3. Both methods in 4 examined individuals revealed elevated levels of mmLNP and cholesterol in mmLNP (coincidence), although changes in the intima-medial complex of the common carotid arteries were not revealed instrumentally. It should be noted that in all individuals with "overdiagnosis" of atherosclerosis, the proposed method and prototype revealed elevated levels of total cholesterol.

The results obtained using two methods for determining blood atherogenicity (mmLNP and mmLDL cholesterol) indicate that 20-30% of the biochemical diagnosis errors of subclinical atherosclerosis are associated with increased atherogenicity of these merkers.

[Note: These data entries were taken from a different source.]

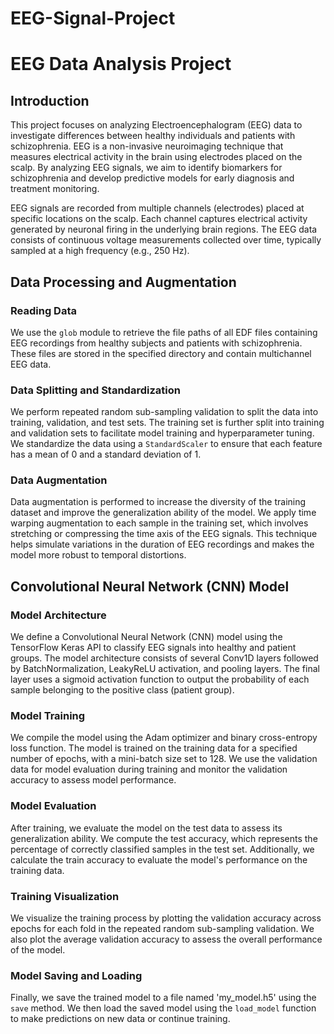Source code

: # EEG-Signal-Project
# EEG Data Analysis Project

## Introduction
This project focuses on analyzing Electroencephalogram (EEG) data to investigate differences between healthy individuals and patients with schizophrenia. EEG is a non-invasive neuroimaging technique that measures electrical activity in the brain using electrodes placed on the scalp. By analyzing EEG signals, we aim to identify biomarkers for schizophrenia and develop predictive models for early diagnosis and treatment monitoring.

EEG signals are recorded from multiple channels (electrodes) placed at specific locations on the scalp. Each channel captures electrical activity generated by neuronal firing in the underlying brain regions. The EEG data consists of continuous voltage measurements collected over time, typically sampled at a high frequency (e.g., 250 Hz).

## Data Processing and Augmentation

### Reading Data
We use the `glob` module to retrieve the file paths of all EDF files containing EEG recordings from healthy subjects and patients with schizophrenia. These files are stored in the specified directory and contain multichannel EEG data.

### Data Splitting and Standardization
We perform repeated random sub-sampling validation to split the data into training, validation, and test sets. The training set is further split into training and validation sets to facilitate model training and hyperparameter tuning. We standardize the data using a `StandardScaler` to ensure that each feature has a mean of 0 and a standard deviation of 1.

### Data Augmentation
Data augmentation is performed to increase the diversity of the training dataset and improve the generalization ability of the model. We apply time warping augmentation to each sample in the training set, which involves stretching or compressing the time axis of the EEG signals. This technique helps simulate variations in the duration of EEG recordings and makes the model more robust to temporal distortions.

## Convolutional Neural Network (CNN) Model

### Model Architecture
We define a Convolutional Neural Network (CNN) model using the TensorFlow Keras API to classify EEG signals into healthy and patient groups. The model architecture consists of several Conv1D layers followed by BatchNormalization, LeakyReLU activation, and pooling layers. The final layer uses a sigmoid activation function to output the probability of each sample belonging to the positive class (patient group).

### Model Training
We compile the model using the Adam optimizer and binary cross-entropy loss function. The model is trained on the training data for a specified number of epochs, with a mini-batch size set to 128. We use the validation data for model evaluation during training and monitor the validation accuracy to assess model performance.

### Model Evaluation
After training, we evaluate the model on the test data to assess its generalization ability. We compute the test accuracy, which represents the percentage of correctly classified samples in the test set. Additionally, we calculate the train accuracy to evaluate the model's performance on the training data.

### Training Visualization
We visualize the training process by plotting the validation accuracy across epochs for each fold in the repeated random sub-sampling validation. We also plot the average validation accuracy to assess the overall performance of the model.

### Model Saving and Loading
Finally, we save the trained model to a file named 'my_model.h5' using the `save` method. We then load the saved model using the `load_model` function to make predictions on new data or continue training.

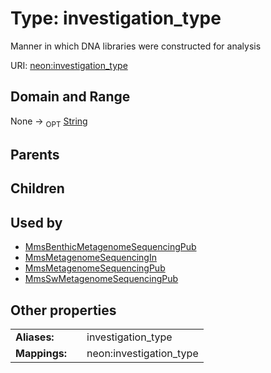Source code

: 
# Type: investigation_type


Manner in which DNA libraries were constructed for analysis

URI: [neon:investigation_type](https://data.neonscience.org/investigation_type)


## Domain and Range

None ->  <sub>OPT</sub> [String](types/String.md)

## Parents


## Children


## Used by

 * [MmsBenthicMetagenomeSequencingPub](MmsBenthicMetagenomeSequencingPub.md)
 * [MmsMetagenomeSequencingIn](MmsMetagenomeSequencingIn.md)
 * [MmsMetagenomeSequencingPub](MmsMetagenomeSequencingPub.md)
 * [MmsSwMetagenomeSequencingPub](MmsSwMetagenomeSequencingPub.md)

## Other properties

|  |  |  |
| --- | --- | --- |
| **Aliases:** | | investigation_type |
| **Mappings:** | | neon:investigation_type |

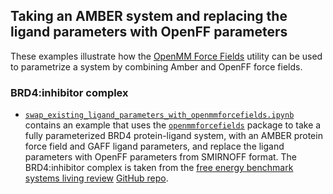 ## Taking an AMBER system and replacing the ligand parameters with OpenFF parameters

These examples illustrate how the [OpenMM Force Fields](http://github.com/openmm/openmmforcefields) utility can be used to parametrize a system by combining Amber and OpenFF force fields.

### BRD4:inhibitor complex


* [`swap_existing_ligand_parameters_with_openmmforcefields.ipynb`](swap_existing_ligand_parameters_with_openmmforcefields.ipynb) contains an example that uses the [`openmmforcefields`](http://github.com/openmm/openmmforcefields) package to take a fully parameterized BRD4 protein-ligand system, with an AMBER protein force field and GAFF ligand parameters, and replace the ligand parameters with OpenFF parameters from SMIRNOFF format. The BRD4:inhibitor complex is taken from the [free energy benchmark systems living review](https://www.annualreviews.org/doi/abs/10.1146/annurev-biophys-070816-033654) [GitHub repo](https://github.com/MobleyLab/benchmarksets/tree/master/input_files/BRD4).
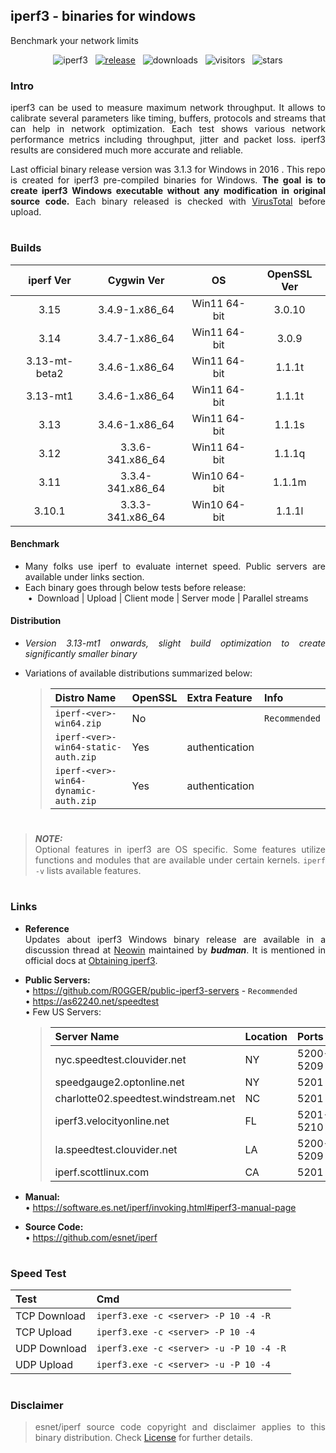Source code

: ##  iperf3 - binaries for windows  
Benchmark your network limits  
<div align="center">

![iperf3](https://img.shields.io/badge/-iperf3-D8BFD8?logo=speedtest&logoColor=3a3a3d)
&nbsp;&nbsp;[![release](https://img.shields.io/github/v/release/ar51an/iperf3-win-builds?display_name=release&logo=rstudio&color=90EE90&logoColor=8FBC8F)](https://github.com/ar51an/iperf3-win-builds/releases/latest/)
&nbsp;&nbsp;![downloads](https://img.shields.io/github/downloads/ar51an/iperf3-win-builds/total?color=orange&label=downloads&logo=github)
&nbsp;&nbsp;![visitors](https://img.shields.io/endpoint?color=4883c2&label=visitors&logo=github&url=https%3A%2F%2Fhits.dwyl.com%2Far51an%2Fiperf3-win-builds.json)
&nbsp;&nbsp;![stars](https://img.shields.io/github/stars/ar51an/iperf3-win-builds?style=social&logo=apachespark)
</div>

<div align="justify">

### Intro
iperf3 can be used to measure maximum network throughput. It allows to calibrate several parameters like timing, buffers, protocols and streams that can help in network optimization. Each test shows various network performance metrics including throughput, jitter and packet loss. iperf3 results are considered much more accurate and reliable.  

Last official binary release version was 3.1.3 for Windows in 2016 . This repo is created for iperf3 pre-compiled binaries for Windows. **The goal is to create iperf3 Windows executable without any modification in original source code.** Each binary released is checked with [VirusTotal](https://www.virustotal.com/gui/home/upload) before upload.  

#
### Builds
|iperf Ver    |Cygwin Ver      |OS          |OpenSSL Ver|
|:-----------:|:--------------:|:----------:|:---------:|
|3.15         |3.4.9-1.x86_64  |Win11 64-bit|3.0.10     |
|3.14         |3.4.7-1.x86_64  |Win11 64-bit|3.0.9      |
|3.13-mt-beta2|3.4.6-1.x86_64  |Win11 64-bit|1.1.1t     |
|3.13-mt1     |3.4.6-1.x86_64  |Win11 64-bit|1.1.1t     |
|3.13         |3.4.6-1.x86_64  |Win11 64-bit|1.1.1s     |
|3.12         |3.3.6-341.x86_64|Win11 64-bit|1.1.1q     |
|3.11         |3.3.4-341.x86_64|Win10 64-bit|1.1.1m     |
|3.10.1       |3.3.3-341.x86_64|Win10 64-bit|1.1.1l     |

#### Benchmark
* Many folks use iperf to evaluate internet speed. Public servers are available under links section.  
* Each binary goes through below tests before release:  
&nbsp;•&nbsp; Download | Upload | Client mode | Server mode | Parallel streams  

#### Distribution
* _Version 3.13-mt1 onwards, slight build optimization to create significantly smaller binary_

* Variations of available distributions summarized below:
  
  > |Distro Name                         |OpenSSL|Extra Feature |Info         |
  > |:-----------------------------------|:------|:-------------|:------------|
  > |`iperf-<ver>-win64.zip`             |No     |              |`Recommended`|
  > |`iperf-<ver>-win64-static-auth.zip` |Yes    |authentication|             |
  > |`iperf-<ver>-win64-dynamic-auth.zip`|Yes    |authentication|             |

#
> **_NOTE:_**  
> Optional features in iperf3 are OS specific. Some features utilize functions and modules that are available under certain  kernels. `iperf -v` lists available features.  
#

### Links
* **Reference**  
Updates about iperf3 Windows binary release are available in a discussion thread at [Neowin](https://www.neowin.net/forum/topic/1234695-iperf/) maintained by _**budman**_. It is mentioned in official docs at [Obtaining iperf3](https://github.com/esnet/iperf/blob/master/docs/obtaining.rst).
* **Public Servers:**  
  • https://github.com/R0GGER/public-iperf3-servers - `Recommended`  
  • https://as62240.net/speedtest  
  • Few US Servers:

  > |Server Name                         |Location|Ports    |
  > |:-----------------------------------|:-------|:--------|
  > |nyc.speedtest.clouvider.net         |NY      |5200-5209|
  > |speedgauge2.optonline.net           |NY      |5201     |
  > |charlotte02.speedtest.windstream.net|NC      |5201     |
  > |iperf3.velocityonline.net           |FL      |5201-5210|
  > |la.speedtest.clouvider.net          |LA      |5200-5209|
  > |iperf.scottlinux.com                |CA      |5201     |

* **Manual:**  
  • https://software.es.net/iperf/invoking.html#iperf3-manual-page
* **Source Code:**  
  • https://github.com/esnet/iperf

#
### Speed Test
|Test        |Cmd                                    |
|:-----------|:--------------------------------------|
|TCP Download|`iperf3.exe -c <server> -P 10 -4 -R`   |
|TCP Upload  |`iperf3.exe -c <server> -P 10 -4`      |
|UDP Download|`iperf3.exe -c <server> -u -P 10 -4 -R`|
|UDP Upload  |`iperf3.exe -c <server> -u -P 10 -4`   |
  
#
### Disclaimer  
> esnet/iperf source code copyright and disclaimer applies to this binary distribution. Check [License](https://github.com/esnet/iperf/blob/master/LICENSE) for further details.
</div>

The developed method was used by the authors to study the atherogenicity of the isolated mNLPs in the hemolytic test using autologous human red blood cells as targets. The results obtained indicate that, with the same cholesterol content in mmLD, prepared from individual sera of patients with carotid artery atherosclerosis, in the new test for determining atherogenicity by lysis of own red blood cells, they differ in lytic activity.

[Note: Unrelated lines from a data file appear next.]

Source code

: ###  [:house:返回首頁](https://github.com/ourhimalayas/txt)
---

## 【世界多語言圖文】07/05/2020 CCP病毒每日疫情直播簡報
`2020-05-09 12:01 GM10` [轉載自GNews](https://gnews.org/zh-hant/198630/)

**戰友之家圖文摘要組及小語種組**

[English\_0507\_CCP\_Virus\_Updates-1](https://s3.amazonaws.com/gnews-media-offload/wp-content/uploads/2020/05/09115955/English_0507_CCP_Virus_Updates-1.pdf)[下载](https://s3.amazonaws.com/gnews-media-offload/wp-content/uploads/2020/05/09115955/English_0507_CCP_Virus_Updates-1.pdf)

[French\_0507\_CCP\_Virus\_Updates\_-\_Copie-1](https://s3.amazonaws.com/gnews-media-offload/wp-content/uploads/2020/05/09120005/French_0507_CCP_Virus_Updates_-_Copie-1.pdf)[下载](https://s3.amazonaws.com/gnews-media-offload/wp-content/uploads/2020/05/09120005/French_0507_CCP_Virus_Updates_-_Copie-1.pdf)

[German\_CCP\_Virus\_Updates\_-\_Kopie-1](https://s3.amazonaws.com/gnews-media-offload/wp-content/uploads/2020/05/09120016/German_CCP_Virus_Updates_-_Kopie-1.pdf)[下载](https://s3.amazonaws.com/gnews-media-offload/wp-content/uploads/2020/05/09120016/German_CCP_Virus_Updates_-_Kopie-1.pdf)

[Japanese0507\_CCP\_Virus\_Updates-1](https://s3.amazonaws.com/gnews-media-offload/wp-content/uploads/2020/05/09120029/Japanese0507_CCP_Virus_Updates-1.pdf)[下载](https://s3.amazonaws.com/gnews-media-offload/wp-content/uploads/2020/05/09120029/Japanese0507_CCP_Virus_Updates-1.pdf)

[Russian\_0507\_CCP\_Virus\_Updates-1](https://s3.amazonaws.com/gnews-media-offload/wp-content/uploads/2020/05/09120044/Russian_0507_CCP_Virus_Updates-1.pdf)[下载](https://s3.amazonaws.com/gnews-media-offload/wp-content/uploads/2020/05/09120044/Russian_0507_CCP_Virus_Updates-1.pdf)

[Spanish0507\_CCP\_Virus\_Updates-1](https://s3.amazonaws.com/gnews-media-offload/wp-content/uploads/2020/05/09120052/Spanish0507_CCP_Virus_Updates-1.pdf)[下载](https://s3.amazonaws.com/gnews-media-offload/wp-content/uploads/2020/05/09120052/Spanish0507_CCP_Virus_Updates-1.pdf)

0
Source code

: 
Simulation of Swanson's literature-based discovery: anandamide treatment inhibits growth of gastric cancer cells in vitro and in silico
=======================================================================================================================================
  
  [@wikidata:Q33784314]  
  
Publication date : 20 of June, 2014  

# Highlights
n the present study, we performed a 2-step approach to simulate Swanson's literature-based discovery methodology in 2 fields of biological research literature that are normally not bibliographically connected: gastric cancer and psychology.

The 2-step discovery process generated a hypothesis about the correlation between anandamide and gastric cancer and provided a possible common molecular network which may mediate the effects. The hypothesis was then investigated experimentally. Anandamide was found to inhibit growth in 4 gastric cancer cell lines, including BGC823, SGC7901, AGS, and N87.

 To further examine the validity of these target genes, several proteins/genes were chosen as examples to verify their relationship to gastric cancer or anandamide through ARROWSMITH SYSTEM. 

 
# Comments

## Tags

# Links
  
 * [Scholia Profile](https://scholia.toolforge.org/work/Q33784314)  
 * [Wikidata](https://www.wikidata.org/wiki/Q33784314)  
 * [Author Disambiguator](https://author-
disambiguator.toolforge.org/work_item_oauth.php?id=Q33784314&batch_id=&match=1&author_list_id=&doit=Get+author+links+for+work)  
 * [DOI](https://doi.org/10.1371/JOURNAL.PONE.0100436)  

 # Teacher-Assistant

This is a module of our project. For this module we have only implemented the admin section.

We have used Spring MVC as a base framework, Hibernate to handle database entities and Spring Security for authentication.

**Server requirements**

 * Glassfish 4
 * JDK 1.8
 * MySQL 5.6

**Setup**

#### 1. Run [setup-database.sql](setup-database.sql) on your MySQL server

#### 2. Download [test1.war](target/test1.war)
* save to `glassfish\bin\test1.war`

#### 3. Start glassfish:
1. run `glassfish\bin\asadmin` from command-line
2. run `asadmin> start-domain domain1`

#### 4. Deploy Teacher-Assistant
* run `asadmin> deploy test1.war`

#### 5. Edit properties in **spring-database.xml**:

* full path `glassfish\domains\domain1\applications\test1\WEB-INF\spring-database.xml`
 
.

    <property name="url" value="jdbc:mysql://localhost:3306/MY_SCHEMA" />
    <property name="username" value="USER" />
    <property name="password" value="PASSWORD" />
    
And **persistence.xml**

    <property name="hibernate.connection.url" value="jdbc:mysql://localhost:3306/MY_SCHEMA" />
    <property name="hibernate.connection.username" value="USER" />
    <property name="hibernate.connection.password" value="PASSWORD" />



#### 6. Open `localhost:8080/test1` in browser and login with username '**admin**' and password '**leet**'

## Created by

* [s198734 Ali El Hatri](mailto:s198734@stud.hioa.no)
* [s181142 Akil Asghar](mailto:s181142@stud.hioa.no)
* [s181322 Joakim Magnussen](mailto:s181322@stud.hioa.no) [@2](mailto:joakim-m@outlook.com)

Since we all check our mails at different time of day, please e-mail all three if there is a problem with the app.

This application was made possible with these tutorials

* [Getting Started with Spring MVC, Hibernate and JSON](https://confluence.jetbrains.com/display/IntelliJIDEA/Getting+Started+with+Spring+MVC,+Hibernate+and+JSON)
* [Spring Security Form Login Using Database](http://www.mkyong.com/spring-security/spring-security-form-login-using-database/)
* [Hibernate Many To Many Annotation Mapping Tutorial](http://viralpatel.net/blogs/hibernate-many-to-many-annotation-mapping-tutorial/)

Thus, the isolation of mNLP from human blood serum allows us to study its functional activity and, thus, from the quantitative characteristics of this key marker of atherosclerosis to the assessment of qualitative characteristics, i.e. degree of pathogenicity. Evaluation of the degree of pathogenicity (lytic activity) will make it possible to predict the speed (severity) of the course of the atherosclerotic process, on the one hand, to monitor the effectiveness of therapy, on the other hand.

Claims (1)

The method of isolation and determination of cholesterol of multiply modified low density lipoproteins (mm LDL) in human serum, namely, that the blood serum is treated with a 20% buffer solution of polyvinylpyrrolidone with a molecular weight of 35,000 (PVP-35000) with a volume ratio of serum: PVP (1 , 0: 0.84), followed by incubation for 10 min at room temperature, mmLNP aggregates are precipitated by centrifugation at 9000 rpm for 10 min at 23 ° C, decanted, the mmLNP precipitate is dissolved in buffer without PVP-35000 and determinedcholesterol in the precipitate and when the cholesterol level in mmLDL is more than 6.6 mg / dl, an increased mmLDL level is observed in the examined individual.